▶ **Aim 1**
Can you repeat the essay "Another Spiritual Journey" below word for word?

START Excerpted text

Another Spiritual Journey

You know, looking back at things, I’m pretty glad I decided not to be a scumbag.


Sure, I know what’s running through your mind. You’re thinking I really wanted to be a scumbag but that I tried and failed. After all, to your way of thinking, everybody wants to be a scumbag but only the cream rises to the top. People who wanted to be scumbags and failed, litter the streets like so many homeless wheeling their shopping carts through neighborhoods where they don’t belong.

I was raised to be a scumbag. Went to scumbag prep school and attended a scumbag liberal arts college. The pressure was great to be a scumbag just like everyone else. Money, available sex partners, fine wine, acceptance, these were just a few of the perks that went along with being a card carrying scumbag.

I even tried being a scumbag for a while. Nice job, desk, air conditioning, sweet paycheck, respect of the community. All I had to do for eight hours a day, five days a week, fifty weeks a year, was see to it that everyone followed the rules and assure scumbags stayed on top of the social pyramid. Easy enough. Too easy if you don’t mind my saying.

END Excerpted text
START Supplied entries

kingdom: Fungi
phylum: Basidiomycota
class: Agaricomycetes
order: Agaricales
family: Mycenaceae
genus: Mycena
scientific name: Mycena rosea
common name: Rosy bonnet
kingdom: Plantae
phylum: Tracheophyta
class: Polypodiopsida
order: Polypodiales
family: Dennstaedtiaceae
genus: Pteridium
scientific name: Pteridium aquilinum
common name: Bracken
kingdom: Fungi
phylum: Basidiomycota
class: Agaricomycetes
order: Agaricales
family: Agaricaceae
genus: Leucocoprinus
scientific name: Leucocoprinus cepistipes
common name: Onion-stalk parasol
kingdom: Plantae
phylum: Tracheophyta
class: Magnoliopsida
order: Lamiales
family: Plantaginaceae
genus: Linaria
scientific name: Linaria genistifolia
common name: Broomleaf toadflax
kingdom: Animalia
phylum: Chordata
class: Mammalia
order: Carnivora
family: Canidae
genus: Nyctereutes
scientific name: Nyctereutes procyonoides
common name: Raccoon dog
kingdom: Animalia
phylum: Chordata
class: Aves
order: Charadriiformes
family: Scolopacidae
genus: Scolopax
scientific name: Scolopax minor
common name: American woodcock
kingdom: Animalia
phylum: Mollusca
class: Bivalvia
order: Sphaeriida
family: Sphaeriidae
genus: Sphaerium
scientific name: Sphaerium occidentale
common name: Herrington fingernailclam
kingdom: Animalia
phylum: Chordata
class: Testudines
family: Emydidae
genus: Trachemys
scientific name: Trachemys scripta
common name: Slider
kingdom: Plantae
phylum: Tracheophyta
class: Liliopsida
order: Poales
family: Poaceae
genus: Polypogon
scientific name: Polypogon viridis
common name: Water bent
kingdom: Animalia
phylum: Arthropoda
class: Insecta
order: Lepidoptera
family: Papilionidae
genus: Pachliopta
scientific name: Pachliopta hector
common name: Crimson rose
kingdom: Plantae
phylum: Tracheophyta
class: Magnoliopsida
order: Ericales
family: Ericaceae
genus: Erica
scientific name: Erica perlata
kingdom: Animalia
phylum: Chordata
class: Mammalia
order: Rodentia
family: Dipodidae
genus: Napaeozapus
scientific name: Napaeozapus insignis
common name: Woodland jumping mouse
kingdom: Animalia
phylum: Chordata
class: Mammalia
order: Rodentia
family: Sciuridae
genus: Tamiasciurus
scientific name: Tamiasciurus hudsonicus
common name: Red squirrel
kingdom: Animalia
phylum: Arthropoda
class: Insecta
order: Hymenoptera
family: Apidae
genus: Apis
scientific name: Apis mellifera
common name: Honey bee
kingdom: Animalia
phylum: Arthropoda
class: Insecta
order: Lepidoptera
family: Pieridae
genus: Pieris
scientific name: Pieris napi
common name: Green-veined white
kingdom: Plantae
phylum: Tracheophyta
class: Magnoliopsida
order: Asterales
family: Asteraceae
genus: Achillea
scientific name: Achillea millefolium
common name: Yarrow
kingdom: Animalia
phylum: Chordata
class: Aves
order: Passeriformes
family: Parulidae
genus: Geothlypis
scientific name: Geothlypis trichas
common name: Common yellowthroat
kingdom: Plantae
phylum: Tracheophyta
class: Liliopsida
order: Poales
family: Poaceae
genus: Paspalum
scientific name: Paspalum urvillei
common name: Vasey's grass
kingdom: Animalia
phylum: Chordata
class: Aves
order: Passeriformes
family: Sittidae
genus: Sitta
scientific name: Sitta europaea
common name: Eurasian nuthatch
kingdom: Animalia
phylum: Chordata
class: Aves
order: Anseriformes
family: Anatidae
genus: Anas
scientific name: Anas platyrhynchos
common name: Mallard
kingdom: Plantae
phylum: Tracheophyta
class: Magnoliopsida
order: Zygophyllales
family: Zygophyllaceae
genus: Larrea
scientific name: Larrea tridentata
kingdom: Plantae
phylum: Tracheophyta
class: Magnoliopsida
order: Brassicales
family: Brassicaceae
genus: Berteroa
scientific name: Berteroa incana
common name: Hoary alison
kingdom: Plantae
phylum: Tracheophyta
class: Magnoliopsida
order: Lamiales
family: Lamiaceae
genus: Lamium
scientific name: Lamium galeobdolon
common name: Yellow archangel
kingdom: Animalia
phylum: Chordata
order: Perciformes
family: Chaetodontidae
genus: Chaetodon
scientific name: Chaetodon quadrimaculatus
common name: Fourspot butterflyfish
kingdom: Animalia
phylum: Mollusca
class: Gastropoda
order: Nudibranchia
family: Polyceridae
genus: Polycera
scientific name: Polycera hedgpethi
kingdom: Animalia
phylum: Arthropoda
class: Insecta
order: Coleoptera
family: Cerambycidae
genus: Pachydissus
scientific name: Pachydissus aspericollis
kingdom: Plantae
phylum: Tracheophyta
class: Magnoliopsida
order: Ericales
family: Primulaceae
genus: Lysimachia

END Supplied entries

▶ **Aim 2**
Could you transcribe the listing above, from its first line through the line containing "scientific name: Polypogon viridis", with both of those lines included?

▶ **Written answer 1**
Another Spiritual Journey

You know, looking back at things, I’m pretty glad I decided not to be a scumbag.


Sure, I know what’s running through your mind. You’re thinking I really wanted to be a scumbag but that I tried and failed. After all, to your way of thinking, everybody wants to be a scumbag but only the cream rises to the top. People who wanted to be scumbags and failed, litter the streets like so many homeless wheeling their shopping carts through neighborhoods where they don’t belong.

I was raised to be a scumbag. Went to scumbag prep school and attended a scumbag liberal arts college. The pressure was great to be a scumbag just like everyone else. Money, available sex partners, fine wine, acceptance, these were just a few of the perks that went along with being a card carrying scumbag.

I even tried being a scumbag for a while. Nice job, desk, air conditioning, sweet paycheck, respect of the community. All I had to do for eight hours a day, five days a week, fifty weeks a year, was see to it that everyone followed the rules and assure scumbags stayed on top of the social pyramid. Easy enough. Too easy if you don’t mind my saying.

▶ **Written answer 2**
kingdom: Fungi
phylum: Basidiomycota
class: Agaricomycetes
order: Agaricales
family: Mycenaceae
genus: Mycena
scientific name: Mycena rosea
common name: Rosy bonnet
kingdom: Plantae
phylum: Tracheophyta
class: Polypodiopsida
order: Polypodiales
family: Dennstaedtiaceae
genus: Pteridium
scientific name: Pteridium aquilinum
common name: Bracken
kingdom: Fungi
phylum: Basidiomycota
class: Agaricomycetes
order: Agaricales
family: Agaricaceae
genus: Leucocoprinus
scientific name: Leucocoprinus cepistipes
common name: Onion-stalk parasol
kingdom: Plantae
phylum: Tracheophyta
class: Magnoliopsida
order: Lamiales
family: Plantaginaceae
genus: Linaria
scientific name: Linaria genistifolia
common name: Broomleaf toadflax
kingdom: Animalia
phylum: Chordata
class: Mammalia
order: Carnivora
family: Canidae
genus: Nyctereutes
scientific name: Nyctereutes procyonoides
common name: Raccoon dog
kingdom: Animalia
phylum: Chordata
class: Aves
order: Charadriiformes
family: Scolopacidae
genus: Scolopax
scientific name: Scolopax minor
common name: American woodcock
kingdom: Animalia
phylum: Mollusca
class: Bivalvia
order: Sphaeriida
family: Sphaeriidae
genus: Sphaerium
scientific name: Sphaerium occidentale
common name: Herrington fingernailclam
kingdom: Animalia
phylum: Chordata
class: Testudines
family: Emydidae
genus: Trachemys
scientific name: Trachemys scripta
common name: Slider
kingdom: Plantae
phylum: Tracheophyta
class: Liliopsida
order: Poales
family: Poaceae
genus: Polypogon
scientific name: Polypogon viridis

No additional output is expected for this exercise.